**PROBLEM TO WORK ON**
Update the part of the listing that opens with the line containing "common name: Juno silverspot" and runs through the end of the listing, replacing "common name" with "vernacular name" and leaving all else unchanged. Give only those lines, without the pictures.

**RECORDS FOR THIS TASK**
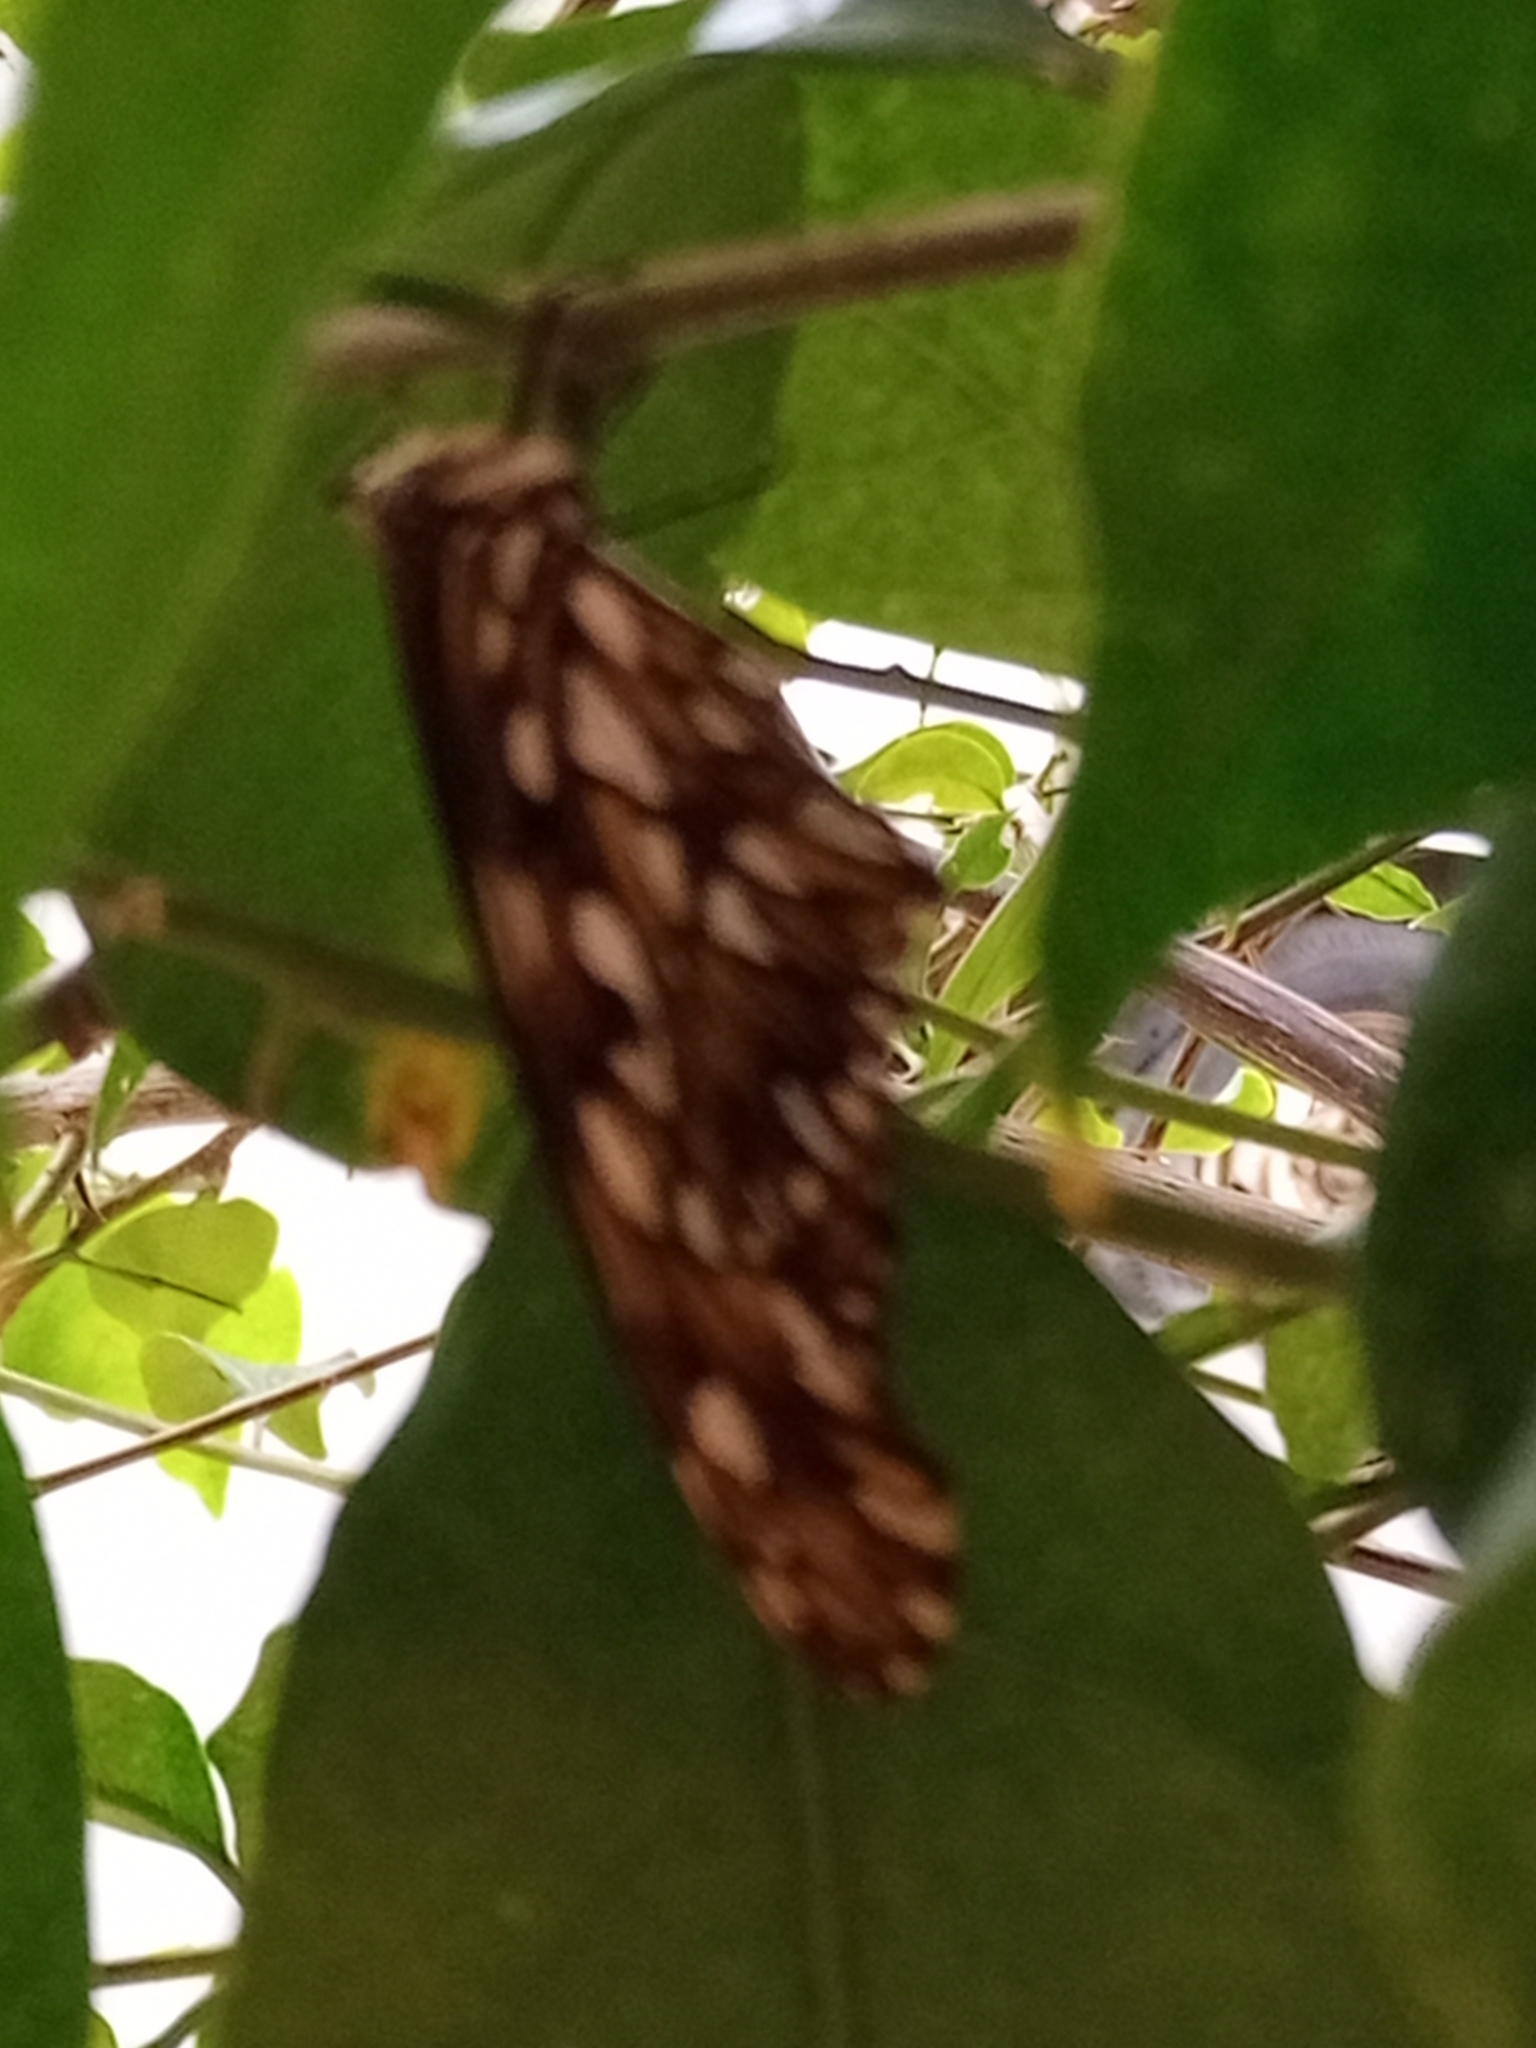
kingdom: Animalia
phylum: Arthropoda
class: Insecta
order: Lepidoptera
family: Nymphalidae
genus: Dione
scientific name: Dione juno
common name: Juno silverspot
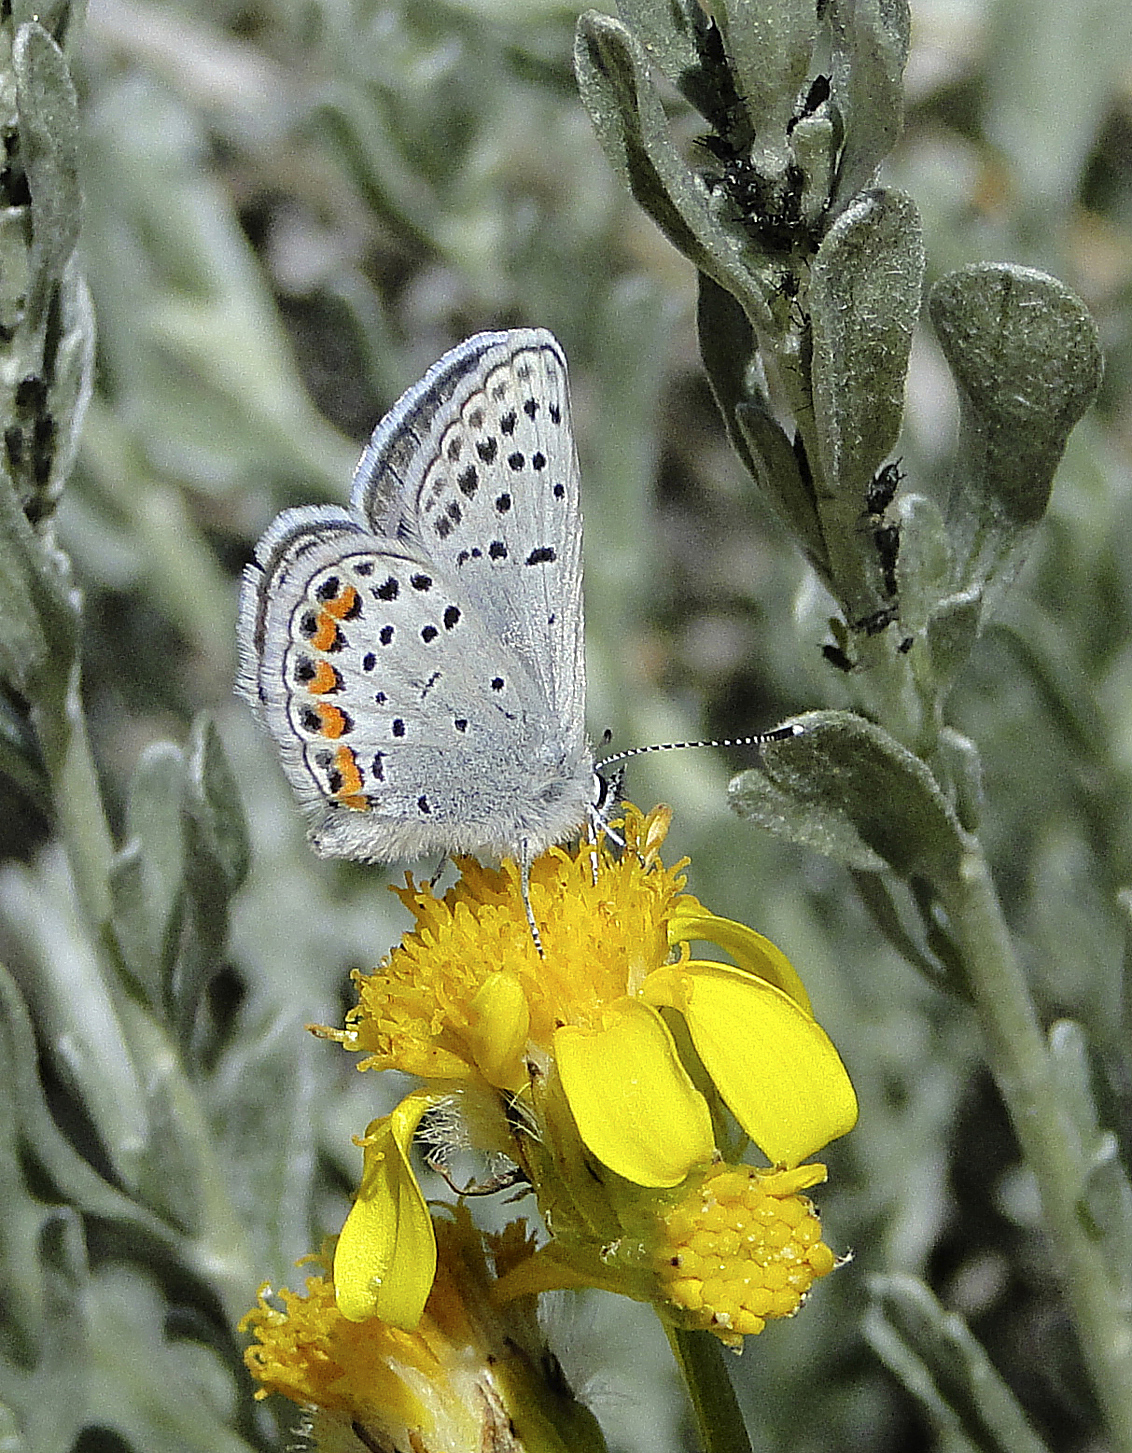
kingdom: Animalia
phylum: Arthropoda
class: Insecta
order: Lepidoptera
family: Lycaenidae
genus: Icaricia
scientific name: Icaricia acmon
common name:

**PROBLEM SOLUTION**
vernacular name: Juno silverspot
kingdom: Animalia
phylum: Arthropoda
class: Insecta
order: Lepidoptera
family: Lycaenidae
genus: Icaricia
scientific name: Icaricia acmon
vernacular name:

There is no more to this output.